MATERIAL SUPPLIED:
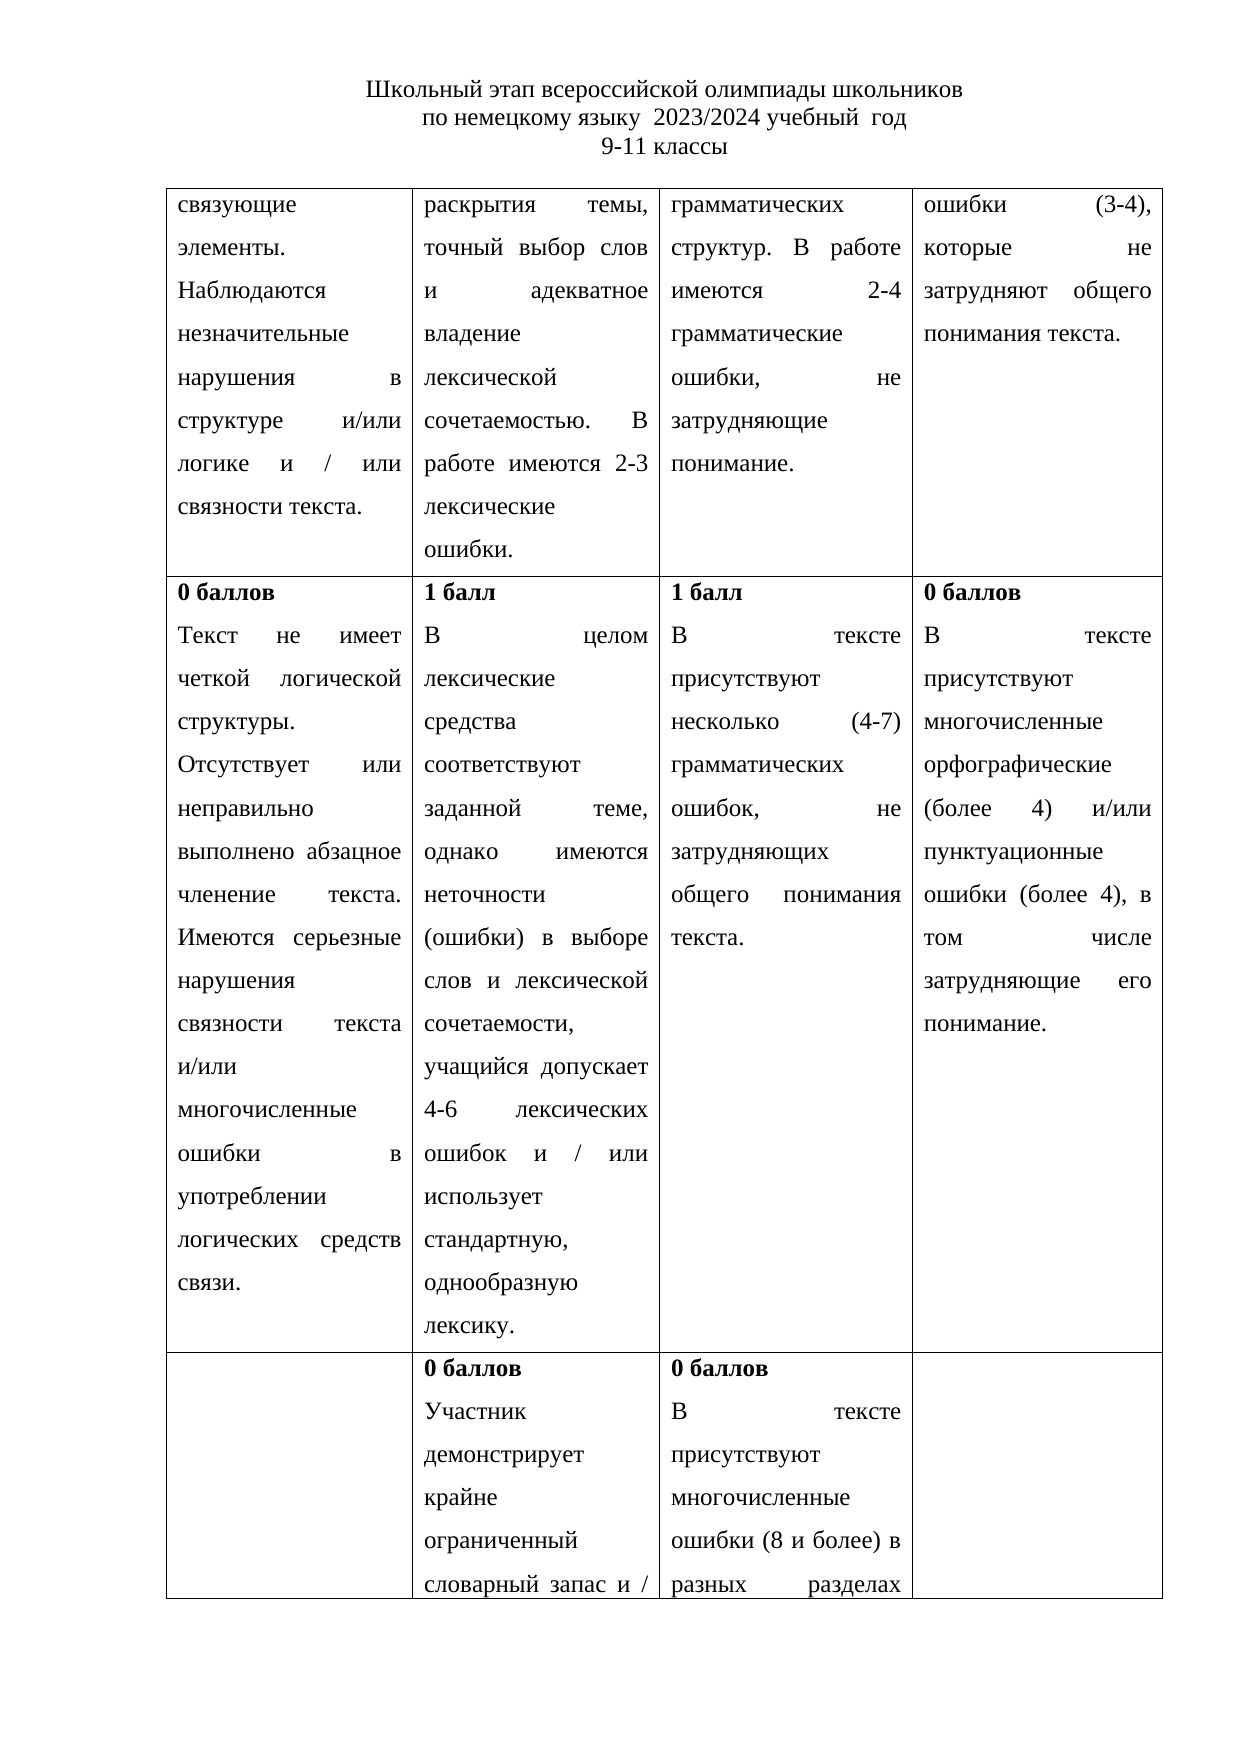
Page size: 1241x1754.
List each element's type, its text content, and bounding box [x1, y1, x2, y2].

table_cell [413, 189, 659, 576]
table_cell [167, 1353, 412, 1597]
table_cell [913, 189, 1162, 576]
table_cell 0 баллов Текст не имеет четкой логической структуры. Отсутствует или неправильно выполнено абзацное членение текста. Имеются серьезные нарушения связности текста и/или многочисленные ошибки в употреблении логических средств связи. [167, 577, 412, 1352]
table_cell 0 баллов В тексте присутствуют многочисленные орфографические (более 4) и/или пунктуационные ошибки (более 4), в том числе затрудняющие его понимание. [913, 577, 1162, 1352]
table_cell 1 балл В целом лексические средства соответствуют заданной теме, однако имеются неточности (ошибки) в выборе слов и лексической сочетаемости, учащийся допускает 4-6 лексических ошибок и / или использует стандартную, однообразную лексику. [413, 577, 659, 1352]
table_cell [413, 1353, 659, 1597]
table_cell [913, 1353, 1162, 1597]
table_cell 1 балл В тексте присутствуют несколько (4-7) грамматических ошибок, не затрудняющих общего понимания текста. [660, 577, 912, 1352]
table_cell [660, 189, 912, 576]
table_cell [660, 1353, 912, 1597]
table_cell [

INSTRUCTIONS TO FOLLOW:
For every entry, return its exact wording and leave out any image.

EXERCISE OUTPUT:
Page size: 1241x1754.
List each element's type, its text content, and bounding box [x1, y1, x2, y2].

table_cell [413, 189, 659, 576]
table_cell [167, 1353, 412, 1597]
table_cell [913, 189, 1162, 576]
table_cell 0 баллов Текст не имеет четкой логической структуры. Отсутствует или неправильно выполнено абзацное членение текста. Имеются серьезные нарушения связности текста и/или многочисленные ошибки в употреблении логических средств связи. [167, 577, 412, 1352]
table_cell 0 баллов В тексте присутствуют многочисленные орфографические (более 4) и/или пунктуационные ошибки (более 4), в том числе затрудняющие его понимание. [913, 577, 1162, 1352]
table_cell 1 балл В целом лексические средства соответствуют заданной теме, однако имеются неточности (ошибки) в выборе слов и лексической сочетаемости, учащийся допускает 4-6 лексических ошибок и / или использует стандартную, однообразную лексику. [413, 577, 659, 1352]
table_cell [413, 1353, 659, 1597]
table_cell [913, 1353, 1162, 1597]
table_cell 1 балл В тексте присутствуют несколько (4-7) грамматических ошибок, не затрудняющих общего понимания текста. [660, 577, 912, 1352]
table_cell [660, 189, 912, 576]
table_cell [660, 1353, 912, 1597]
table_cell [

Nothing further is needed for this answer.